:: TEXTE ::
Amoxicilline : tension dans l’approvisionnement

Comprimés de médicaments
L'antibiotique amoxicilline manque dans les pharmacies 123RF©

L’amoxicilline, un antibiotique, couramment utilisé, subit actuellement des tensions d’approvisionnement. Pour l’instant, elle touche les formes buvables pour les enfants.

Elle devrait bientôt concerner d’autres formes orales, plutôt destinées à l’adulte (comprimés, gélules, etc.). Une pénurie qui touche toute l’Europe et devrait durer, selon les experts.

Amoxicilline : quelles formes manquent à l’appel ?

Les tensions d’approvisionnement de l’amoxicilline concernent avant tout les formes buvables : Clamoxyl (amoxicilline) et génériques (dosages 125 mg/5ml, 250 mg/5 ml et 500 mg/5 ml), Augmentin (amoxicilline/acide clavulanique) et génériques (dosage 100 mg/12,5 mg/ml).

Bientôt, les formes utilisées pour les adultes devraient subir des tensions également.

Selon Philippe Besset, président de la Fédération des syndicats pharmaceutiques de France (FSPF), « elles devraient s’étendre aux formes orales adultes et, par effet ricochet, à d’autres classes d’antibiotiques. »

Jusqu’à quand ?

Ce manque devrait durer jusqu’en mars 2023. Car, on a constaté une moindre production en 2020 et 2021. Pandémie de Covid oblige, la consommation d’antibiotiques a fortement baissé. Les stocks constitués par les laboratoires ne sont donc « pas à la hauteur habituelle », a souligné l’Agence nationale de sécurité du médicament et des produits de santé (ANSM).

:: DONNÉES FOURNIES ::

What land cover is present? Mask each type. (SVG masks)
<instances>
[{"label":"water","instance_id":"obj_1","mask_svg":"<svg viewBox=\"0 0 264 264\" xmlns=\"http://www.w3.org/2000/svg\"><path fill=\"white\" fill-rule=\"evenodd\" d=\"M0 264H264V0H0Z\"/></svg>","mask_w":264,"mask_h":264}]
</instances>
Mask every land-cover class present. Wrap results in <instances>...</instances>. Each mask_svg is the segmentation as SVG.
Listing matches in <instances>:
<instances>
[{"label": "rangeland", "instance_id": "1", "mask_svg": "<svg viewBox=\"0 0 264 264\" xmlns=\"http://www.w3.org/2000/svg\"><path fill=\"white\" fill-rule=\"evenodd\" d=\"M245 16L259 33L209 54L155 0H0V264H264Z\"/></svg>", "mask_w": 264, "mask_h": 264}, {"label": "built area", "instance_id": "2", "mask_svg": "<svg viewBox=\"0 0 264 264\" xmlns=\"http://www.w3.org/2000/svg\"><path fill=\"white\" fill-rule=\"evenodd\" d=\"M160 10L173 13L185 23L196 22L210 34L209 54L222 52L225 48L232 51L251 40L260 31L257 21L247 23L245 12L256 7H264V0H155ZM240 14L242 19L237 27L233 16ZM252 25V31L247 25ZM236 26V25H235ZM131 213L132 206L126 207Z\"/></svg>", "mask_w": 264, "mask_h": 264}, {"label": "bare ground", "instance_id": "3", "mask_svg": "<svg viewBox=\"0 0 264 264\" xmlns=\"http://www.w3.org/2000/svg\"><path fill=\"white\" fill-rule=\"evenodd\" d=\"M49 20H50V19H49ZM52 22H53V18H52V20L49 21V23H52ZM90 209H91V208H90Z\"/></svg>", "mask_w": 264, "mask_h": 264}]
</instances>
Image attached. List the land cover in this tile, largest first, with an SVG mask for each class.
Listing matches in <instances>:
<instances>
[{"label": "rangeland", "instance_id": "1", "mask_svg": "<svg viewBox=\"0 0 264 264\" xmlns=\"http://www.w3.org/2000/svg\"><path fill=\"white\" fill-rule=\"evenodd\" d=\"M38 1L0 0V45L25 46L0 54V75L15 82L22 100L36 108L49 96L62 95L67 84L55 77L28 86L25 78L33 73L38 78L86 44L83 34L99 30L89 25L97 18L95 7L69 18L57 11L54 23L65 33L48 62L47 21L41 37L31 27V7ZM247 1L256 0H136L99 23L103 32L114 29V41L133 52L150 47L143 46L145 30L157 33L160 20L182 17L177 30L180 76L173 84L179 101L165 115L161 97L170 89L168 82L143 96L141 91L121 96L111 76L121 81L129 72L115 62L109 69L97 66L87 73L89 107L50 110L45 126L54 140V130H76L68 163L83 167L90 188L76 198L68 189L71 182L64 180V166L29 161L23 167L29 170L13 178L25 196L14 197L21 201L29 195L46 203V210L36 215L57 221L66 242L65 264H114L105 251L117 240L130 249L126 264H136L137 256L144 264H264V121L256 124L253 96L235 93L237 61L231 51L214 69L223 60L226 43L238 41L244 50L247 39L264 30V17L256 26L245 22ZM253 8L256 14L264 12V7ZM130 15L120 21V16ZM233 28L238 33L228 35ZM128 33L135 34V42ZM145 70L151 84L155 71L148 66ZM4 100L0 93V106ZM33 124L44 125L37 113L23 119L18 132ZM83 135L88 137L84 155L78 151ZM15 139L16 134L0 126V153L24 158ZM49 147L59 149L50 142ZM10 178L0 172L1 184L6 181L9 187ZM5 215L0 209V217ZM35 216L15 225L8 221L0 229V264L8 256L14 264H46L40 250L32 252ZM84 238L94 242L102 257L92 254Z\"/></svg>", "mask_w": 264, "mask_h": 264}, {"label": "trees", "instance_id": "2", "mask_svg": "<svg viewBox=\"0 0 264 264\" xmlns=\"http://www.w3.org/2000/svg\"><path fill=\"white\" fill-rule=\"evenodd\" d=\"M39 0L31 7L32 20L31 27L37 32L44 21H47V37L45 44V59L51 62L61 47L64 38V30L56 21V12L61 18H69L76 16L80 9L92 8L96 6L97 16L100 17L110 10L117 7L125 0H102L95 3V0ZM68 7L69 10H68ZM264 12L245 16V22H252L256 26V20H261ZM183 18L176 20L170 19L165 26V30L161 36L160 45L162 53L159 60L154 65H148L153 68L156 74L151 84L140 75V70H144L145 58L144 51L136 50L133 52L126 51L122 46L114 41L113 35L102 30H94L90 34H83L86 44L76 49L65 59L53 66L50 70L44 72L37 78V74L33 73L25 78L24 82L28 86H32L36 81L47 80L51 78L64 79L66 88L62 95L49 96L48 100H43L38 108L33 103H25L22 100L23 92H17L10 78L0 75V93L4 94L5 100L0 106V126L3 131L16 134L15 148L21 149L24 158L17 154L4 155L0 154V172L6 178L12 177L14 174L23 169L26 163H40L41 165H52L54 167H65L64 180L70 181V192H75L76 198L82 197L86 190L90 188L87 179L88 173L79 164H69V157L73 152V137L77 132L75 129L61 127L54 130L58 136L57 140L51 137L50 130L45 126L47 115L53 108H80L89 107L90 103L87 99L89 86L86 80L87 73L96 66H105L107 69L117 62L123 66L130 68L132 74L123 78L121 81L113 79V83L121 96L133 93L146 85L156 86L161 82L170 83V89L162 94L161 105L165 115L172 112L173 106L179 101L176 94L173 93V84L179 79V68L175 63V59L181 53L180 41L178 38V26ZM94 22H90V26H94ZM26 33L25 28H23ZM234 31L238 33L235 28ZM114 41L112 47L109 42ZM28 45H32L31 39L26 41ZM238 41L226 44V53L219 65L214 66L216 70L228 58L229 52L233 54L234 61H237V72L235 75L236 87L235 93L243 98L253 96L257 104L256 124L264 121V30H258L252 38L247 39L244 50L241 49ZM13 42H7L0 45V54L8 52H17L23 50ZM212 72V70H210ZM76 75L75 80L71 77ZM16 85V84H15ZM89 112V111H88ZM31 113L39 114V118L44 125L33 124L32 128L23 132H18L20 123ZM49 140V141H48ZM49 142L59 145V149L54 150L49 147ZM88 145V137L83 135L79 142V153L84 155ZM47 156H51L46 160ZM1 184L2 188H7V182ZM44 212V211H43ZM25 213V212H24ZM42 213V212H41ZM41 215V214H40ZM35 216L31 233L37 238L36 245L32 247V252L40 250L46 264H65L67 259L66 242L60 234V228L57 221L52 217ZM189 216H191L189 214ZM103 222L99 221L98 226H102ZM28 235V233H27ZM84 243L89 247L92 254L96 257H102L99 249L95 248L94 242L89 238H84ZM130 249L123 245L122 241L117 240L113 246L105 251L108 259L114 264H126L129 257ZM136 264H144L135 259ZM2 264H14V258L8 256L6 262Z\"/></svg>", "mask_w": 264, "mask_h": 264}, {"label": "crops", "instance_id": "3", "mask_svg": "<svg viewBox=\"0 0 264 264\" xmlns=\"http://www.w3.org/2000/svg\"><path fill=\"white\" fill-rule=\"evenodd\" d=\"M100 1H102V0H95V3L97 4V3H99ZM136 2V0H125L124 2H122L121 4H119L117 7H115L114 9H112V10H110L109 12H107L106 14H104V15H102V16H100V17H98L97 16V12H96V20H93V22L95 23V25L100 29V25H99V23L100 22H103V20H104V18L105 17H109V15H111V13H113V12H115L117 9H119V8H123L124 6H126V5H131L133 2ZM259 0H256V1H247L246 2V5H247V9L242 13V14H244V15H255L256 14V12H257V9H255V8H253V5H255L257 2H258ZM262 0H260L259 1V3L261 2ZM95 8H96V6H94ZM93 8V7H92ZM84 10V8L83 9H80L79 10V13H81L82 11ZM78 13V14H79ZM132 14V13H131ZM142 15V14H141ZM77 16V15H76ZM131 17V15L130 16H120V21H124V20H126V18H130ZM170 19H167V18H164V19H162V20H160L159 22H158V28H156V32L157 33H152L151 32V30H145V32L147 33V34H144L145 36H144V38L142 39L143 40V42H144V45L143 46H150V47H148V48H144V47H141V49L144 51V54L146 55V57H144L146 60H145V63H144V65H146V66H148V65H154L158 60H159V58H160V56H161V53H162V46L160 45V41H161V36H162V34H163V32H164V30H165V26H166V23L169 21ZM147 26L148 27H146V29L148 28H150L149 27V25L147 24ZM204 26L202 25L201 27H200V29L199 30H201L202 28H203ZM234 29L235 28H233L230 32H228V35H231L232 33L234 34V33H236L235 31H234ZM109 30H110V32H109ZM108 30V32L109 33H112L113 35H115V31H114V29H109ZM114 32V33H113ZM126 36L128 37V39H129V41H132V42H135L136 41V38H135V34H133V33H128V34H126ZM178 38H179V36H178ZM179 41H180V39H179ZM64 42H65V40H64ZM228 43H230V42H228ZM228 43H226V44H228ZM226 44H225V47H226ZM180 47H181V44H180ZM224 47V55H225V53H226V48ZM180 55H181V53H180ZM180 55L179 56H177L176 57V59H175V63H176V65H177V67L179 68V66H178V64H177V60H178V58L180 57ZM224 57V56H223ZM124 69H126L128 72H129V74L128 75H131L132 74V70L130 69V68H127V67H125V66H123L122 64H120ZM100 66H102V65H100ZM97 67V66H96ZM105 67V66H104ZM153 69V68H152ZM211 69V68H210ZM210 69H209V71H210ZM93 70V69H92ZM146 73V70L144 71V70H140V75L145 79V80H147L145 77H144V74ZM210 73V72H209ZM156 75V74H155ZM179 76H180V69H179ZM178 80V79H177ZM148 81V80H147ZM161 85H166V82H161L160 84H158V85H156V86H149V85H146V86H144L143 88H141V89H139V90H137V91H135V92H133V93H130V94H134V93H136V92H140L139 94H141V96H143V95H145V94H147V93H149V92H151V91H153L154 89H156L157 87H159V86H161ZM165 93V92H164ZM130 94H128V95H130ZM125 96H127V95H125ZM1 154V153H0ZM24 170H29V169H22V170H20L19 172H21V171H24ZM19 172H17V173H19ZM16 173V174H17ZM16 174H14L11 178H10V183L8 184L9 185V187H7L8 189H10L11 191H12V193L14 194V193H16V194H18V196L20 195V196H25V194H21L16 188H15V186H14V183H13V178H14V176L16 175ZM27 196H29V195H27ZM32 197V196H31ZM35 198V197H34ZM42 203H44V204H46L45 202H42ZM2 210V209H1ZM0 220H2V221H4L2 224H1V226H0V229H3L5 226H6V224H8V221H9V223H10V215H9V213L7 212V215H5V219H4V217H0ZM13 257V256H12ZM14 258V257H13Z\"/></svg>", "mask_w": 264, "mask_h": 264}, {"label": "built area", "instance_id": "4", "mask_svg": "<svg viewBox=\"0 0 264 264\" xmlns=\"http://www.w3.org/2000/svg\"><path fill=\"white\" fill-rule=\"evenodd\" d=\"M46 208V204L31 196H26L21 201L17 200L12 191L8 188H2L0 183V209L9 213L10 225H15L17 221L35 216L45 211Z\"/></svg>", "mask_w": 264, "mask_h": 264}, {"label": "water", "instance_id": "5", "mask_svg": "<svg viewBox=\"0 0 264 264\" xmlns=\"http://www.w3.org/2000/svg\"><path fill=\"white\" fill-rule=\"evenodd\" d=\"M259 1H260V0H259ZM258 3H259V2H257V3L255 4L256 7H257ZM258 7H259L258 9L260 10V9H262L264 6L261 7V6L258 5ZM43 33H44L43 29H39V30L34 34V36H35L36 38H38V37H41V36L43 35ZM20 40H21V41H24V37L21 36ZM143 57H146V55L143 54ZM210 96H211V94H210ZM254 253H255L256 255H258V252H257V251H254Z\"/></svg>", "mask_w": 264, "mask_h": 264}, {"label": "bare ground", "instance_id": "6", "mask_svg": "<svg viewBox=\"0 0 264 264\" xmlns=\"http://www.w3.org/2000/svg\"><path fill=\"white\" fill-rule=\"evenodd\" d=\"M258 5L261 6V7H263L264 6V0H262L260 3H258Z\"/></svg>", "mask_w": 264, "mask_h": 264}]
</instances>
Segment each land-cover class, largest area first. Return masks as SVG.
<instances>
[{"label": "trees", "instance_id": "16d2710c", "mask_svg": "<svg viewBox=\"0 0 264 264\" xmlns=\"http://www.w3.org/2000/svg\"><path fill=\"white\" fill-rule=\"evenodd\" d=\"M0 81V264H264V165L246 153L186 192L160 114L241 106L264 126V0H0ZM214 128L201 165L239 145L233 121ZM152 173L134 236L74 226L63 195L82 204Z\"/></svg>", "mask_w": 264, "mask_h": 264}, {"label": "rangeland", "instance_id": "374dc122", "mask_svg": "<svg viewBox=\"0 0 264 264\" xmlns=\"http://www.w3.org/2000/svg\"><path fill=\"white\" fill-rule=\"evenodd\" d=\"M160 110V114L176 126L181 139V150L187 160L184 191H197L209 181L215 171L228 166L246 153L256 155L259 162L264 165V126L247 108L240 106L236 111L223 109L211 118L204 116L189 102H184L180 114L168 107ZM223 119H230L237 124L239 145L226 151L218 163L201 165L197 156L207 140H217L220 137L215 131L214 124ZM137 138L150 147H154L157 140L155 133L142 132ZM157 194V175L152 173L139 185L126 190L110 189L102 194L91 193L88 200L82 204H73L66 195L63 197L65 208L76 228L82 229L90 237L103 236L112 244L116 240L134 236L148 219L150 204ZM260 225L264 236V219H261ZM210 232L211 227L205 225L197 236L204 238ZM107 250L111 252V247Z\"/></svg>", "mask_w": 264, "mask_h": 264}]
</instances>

:: EXERCICE ::
Les affirmations suivantes concordent-elles avec le texte sur l’amoxicilline ? (a) La pénurie d’amoxicilline ne concerne que la France. (b) Les formes buvables pour les enfants sont déjà touchées. (c) D’après l’ANSM, les stocks des laboratoires sont à leur niveau habituel. Pour chacune, répondez par oui ou non et citez les mots décisifs du texte.

:: CORRIGÉ ::
(a) Non : « Une pénurie qui touche toute l’Europe ».
(b) Oui : « Pour l’instant, elle touche les formes buvables pour les enfants. »
(c) Non : « pas à la hauteur habituelle ».